Methodological concerns
In my opinion, ranking stocks in the whole universe regardless of sectors and industries is a methodological issue. Valuation ratios are not comparable across all sectors: you can read my monthly dashboard here about this topic. SCHV overweights financials because valuation metrics are naturally much cheaper in this sector. Unfortunately, they are also much less reliable. The Financial Select Sector SPDR ETF (XLF) has a price-to-earnings ratio of 12.15 and a price-to-book of 1.38. This is a big bias. Such implementation of the value style also disadvantages sectors with large intangible assets that are not correctly reflected by valuation ratios: cutting-edge R&D, strong branding, large user databases for example. They are especially important in technology, consumer discretionary and communication (all underweight in SCHV).

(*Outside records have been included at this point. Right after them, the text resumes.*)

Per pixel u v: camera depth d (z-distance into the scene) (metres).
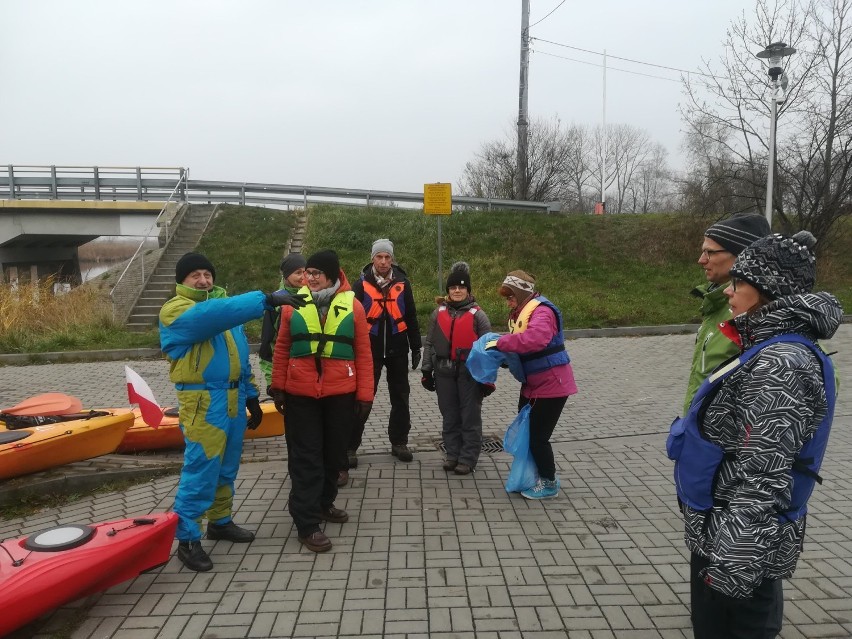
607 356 11.06
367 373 4.16
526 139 21.94
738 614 2.13
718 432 2.11
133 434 5.62
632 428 6.64
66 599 3.11
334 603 3.32
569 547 3.96
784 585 3.48
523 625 3.13
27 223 21.14
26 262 23.28
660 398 8.00
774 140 13.25
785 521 2.03
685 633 3.06
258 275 15.96
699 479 2.13
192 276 3.71
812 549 3.90
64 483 4.91
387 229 18.62
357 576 3.61
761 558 1.89
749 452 1.92
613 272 17.44
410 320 5.57
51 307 13.48
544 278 16.77
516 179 24.36
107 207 20.77
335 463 4.20
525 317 4.52
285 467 5.46
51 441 4.89
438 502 4.68
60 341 11.90
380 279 5.55
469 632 3.07
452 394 5.32
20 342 11.85
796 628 3.08
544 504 4.65
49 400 5.52
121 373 10.05
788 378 1.91
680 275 17.31
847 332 12.74
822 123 15.92
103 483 5.06
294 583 3.53
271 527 4.28
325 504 4.28
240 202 20.98
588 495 4.82
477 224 19.08
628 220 20.20
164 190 21.52
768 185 13.36
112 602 3.35
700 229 18.77
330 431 4.13
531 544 4.00
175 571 3.67
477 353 4.71
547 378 4.56
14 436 4.86
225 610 3.26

Another concern about the strategy (and most value indexes) comes from using the price/book ratio (P/B) as a main factor. Speaking probabilities, a large group of companies with low P/B contains a higher percentage of value traps than a same-size group with low price/earnings, price/sales or price/free cash flow. Statistically, such a group will also have a higher volatility and deeper drawdowns in price. The next table shows the return and risk metrics of the cheapest quarter of the S&P 500 (i.e. 125 stocks) measured in price/book, price/earnings, price/sales and price/free cash flow. The sets are reconstituted annually between 1/1/1999 and 1/1/2022 with elements in equal weight.
Annual Return |
Drawdown |
Sharpe ratio |
Volatility |
|
Cheapest quarter in P/B |
9.95% |
-72.36% |
0.48 |
21.05% |
Cheapest quarter in P/E |
11.25% |
-65.09% |
0.57 |
18.91% |
Cheapest quarter in P/S |
12.62% |
-65.66% |
0.6 |
20.46% |
Cheapest quarter in P/FCF |
12.23% |
-63.55% |
0.61 |
19.05% |
Data calculated with Portfolio123
This explains my choice of using P/FCF and not P/B in the Dashboard List model.
Takeaway
SCHV implements a value-oriented strategy in a large and mid-cap universe, using a ranking system based on three metrics. It has lagged SPY since its inception, but has been more resilient in the 2022 market downturn. It is cheap in management fee and in valuation ratios. Quality metrics are similar to the benchmark. Price history mostly covers a growth-oriented bull market. SCHV may do better in a period more favorable to value investing. Independently of the growth/value paradigm, I see two issues in its methodology: stocks are ranked regardless of their sectors, and the price-to-book ratio is a factor adding some risk. I think an efficient value model should compare stocks in comparable sets (sector or industry), like I do in the Dashboard List. This model also uses three valuation metrics, but prefers price/free cash flow to price/book and adds a simple profitability factor to filter out some value traps and normalize the number of components.